El año 2016 —amén de los atentados de los que hablamos antes, que todavía eran considerados meros “casos aislados”— fue determinante para entender qué había pasado. El 23 de marzo, Microsoft lanzó para Twitter un bot de conversación e inteligencia artificial llamado Tay. La empresa lo había creado con el objetivo de que fuera una forma de divertimento lúdico y de ensayos de programación sobre inteligencia artificial, pero no cumplió con su fin. En muy poco tiempo, Tay se encontraba respondiendo y publicando tweets que negaban el Holocausto, que defendían el supremacismo blanco, que enaltecían las figuras de Hitler y de Trump. Tay aprendió lo que parte de la comunidad de Twitter, muy conscientemente, quiso “enseñarle”: a ser una inteligencia artificial fascista, mediante un flujo masivo de ataques como el repeat after me.
En menos de 16 horas, y 96.000 tweets después, Tay fue dado de baja.
Esta intervención, lúdica sin dudas, pero todavía dañina, y que habría de repetirse en los años siguientes con demostraciones cada vez más drásticas, no era más que un síntoma: el de la aparición de nuevos sujetos políticos por fuera de la regla institucionalizada, con sus respectivas ideas, propuestas e ideaciones de futuro, ya de algún modo articuladas en la virtualidad, pero que todavía no habían encontrado un referente público claro.
En ese magma (el del “pueblo” o “lo común” transformado en “público”), apareció Trump, que, como nadie en el tiempo contemporáneo, se lanzó a una campaña presidencial con una honestidad brutal. Entonces, dijo: “He visto de primera mano cómo el sistema está amañado (rigged) en contra de nuestros ciudadanos”. Y también: “Nadie conoce el sistema mejor que yo. El sistema está amañado. Lo sé porque lo he usado para beneficiarme”. De repente, un empresario exitoso, ahora político outsider, había decidido revertir la situación de la “Salida sin Voz” que algunos pensadores de derecha habían advertido, y entrar en lo que Yarvin llamaba “la Catedral”, para hacerla explotar “desde adentro”.

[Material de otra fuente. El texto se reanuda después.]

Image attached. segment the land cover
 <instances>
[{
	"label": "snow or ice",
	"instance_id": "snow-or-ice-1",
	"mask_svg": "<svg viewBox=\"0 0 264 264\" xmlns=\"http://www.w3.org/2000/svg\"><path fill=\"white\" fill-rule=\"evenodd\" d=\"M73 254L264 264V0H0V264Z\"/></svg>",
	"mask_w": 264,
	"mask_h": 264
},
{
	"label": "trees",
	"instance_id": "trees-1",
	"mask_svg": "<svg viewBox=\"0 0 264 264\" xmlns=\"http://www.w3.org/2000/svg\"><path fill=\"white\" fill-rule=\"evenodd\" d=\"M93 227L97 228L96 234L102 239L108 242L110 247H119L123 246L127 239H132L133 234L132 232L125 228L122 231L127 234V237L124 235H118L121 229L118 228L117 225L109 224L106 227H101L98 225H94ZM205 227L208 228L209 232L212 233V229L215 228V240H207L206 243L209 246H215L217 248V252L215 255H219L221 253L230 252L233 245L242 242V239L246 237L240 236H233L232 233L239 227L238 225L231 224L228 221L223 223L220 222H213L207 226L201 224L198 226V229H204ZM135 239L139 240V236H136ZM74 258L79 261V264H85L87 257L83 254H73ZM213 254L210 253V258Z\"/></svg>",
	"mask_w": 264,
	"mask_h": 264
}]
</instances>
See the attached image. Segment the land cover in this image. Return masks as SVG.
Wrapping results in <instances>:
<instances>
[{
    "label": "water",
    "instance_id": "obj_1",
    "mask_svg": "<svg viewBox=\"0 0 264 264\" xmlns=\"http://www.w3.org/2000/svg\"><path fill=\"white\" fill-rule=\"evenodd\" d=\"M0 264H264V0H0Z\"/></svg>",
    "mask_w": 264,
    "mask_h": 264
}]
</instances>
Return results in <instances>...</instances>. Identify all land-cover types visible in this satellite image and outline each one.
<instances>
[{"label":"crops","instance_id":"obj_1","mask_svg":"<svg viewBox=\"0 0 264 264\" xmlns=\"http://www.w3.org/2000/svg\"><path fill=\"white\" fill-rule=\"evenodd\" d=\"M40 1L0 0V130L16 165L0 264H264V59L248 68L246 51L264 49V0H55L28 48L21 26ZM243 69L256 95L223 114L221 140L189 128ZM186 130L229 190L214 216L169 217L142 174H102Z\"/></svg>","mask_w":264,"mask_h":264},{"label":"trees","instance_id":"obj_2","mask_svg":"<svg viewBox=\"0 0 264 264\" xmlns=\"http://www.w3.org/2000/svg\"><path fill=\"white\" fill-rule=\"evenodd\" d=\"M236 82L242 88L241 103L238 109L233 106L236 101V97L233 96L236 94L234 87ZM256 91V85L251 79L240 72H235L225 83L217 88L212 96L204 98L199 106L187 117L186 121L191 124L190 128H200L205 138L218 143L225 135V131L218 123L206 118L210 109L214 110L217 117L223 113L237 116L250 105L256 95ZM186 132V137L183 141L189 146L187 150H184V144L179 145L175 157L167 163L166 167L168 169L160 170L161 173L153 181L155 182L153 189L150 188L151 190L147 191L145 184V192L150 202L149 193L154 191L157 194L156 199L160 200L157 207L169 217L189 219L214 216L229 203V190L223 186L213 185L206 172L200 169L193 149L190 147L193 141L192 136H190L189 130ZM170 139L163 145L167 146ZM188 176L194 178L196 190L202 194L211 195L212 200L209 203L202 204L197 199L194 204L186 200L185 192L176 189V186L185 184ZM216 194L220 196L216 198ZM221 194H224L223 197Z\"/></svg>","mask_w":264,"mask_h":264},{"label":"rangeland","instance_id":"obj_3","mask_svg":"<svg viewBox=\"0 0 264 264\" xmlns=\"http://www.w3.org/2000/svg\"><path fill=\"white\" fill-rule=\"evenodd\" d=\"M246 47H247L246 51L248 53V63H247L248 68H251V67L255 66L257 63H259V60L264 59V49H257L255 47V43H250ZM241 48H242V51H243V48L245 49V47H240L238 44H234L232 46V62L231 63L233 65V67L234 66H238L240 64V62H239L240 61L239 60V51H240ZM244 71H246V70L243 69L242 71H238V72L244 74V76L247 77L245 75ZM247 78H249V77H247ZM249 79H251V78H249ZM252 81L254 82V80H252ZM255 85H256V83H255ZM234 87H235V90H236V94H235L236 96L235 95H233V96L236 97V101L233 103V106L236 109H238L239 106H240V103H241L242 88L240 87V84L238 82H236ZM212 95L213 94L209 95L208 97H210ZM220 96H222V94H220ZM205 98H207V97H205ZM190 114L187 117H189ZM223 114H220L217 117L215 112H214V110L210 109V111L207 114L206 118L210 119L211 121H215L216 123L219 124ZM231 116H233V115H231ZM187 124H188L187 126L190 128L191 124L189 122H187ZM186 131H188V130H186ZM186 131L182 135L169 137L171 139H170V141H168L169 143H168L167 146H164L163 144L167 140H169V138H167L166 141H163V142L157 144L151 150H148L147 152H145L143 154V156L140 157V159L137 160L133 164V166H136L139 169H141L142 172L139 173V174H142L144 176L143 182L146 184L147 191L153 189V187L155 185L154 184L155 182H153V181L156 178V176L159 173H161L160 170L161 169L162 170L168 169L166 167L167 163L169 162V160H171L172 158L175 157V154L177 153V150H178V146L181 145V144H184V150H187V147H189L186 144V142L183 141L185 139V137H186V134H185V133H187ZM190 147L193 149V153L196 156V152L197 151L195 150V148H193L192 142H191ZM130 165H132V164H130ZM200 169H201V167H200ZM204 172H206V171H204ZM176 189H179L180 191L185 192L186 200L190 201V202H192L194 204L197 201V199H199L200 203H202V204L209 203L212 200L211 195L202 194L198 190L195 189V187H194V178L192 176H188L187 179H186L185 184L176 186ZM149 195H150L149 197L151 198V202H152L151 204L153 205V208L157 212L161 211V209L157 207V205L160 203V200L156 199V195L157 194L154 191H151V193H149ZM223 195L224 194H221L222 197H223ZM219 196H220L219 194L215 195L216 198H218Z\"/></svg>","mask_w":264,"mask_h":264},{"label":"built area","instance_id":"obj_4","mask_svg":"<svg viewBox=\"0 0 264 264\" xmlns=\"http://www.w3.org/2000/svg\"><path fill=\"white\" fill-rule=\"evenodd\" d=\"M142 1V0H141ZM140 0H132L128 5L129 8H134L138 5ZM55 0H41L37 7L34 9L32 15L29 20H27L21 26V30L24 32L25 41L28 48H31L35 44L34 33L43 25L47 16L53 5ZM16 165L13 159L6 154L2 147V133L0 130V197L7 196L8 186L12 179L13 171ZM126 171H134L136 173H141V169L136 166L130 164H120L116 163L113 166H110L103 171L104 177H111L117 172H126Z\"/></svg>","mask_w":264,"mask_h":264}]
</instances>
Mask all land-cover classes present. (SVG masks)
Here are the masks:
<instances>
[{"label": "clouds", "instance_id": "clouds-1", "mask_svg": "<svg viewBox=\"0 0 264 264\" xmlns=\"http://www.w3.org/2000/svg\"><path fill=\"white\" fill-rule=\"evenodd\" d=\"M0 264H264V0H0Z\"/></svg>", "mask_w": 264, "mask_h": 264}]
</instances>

Este rodeo (de la arena pública a la arena digital para volver a la arena pública), consciente o inconscientemente, terminó resultando tácticamente exitoso. Ahora bien, ¿en dónde estuvo verdaderamente el acierto y cuáles fueron las herramientas de estos nuevos espacios?
¿Por qué no habríamos de leer esta experiencia como aleccionadora o pedagógica? ¿Bajo qué criterios, sin duda altaneros, podríamos negar la posibilidad de que sujetos políticos no pertenecientes a nuestra tradición de pensamiento hayan llegado mucho antes que nosotros a soluciones más efectivas? ¿Existe la posibilidad de aprender algo de sus tácticas? ¿Qué de todo esto puede resultarnos útil para ingresar nuevamente a la batalla cultural de nuestros tiempos?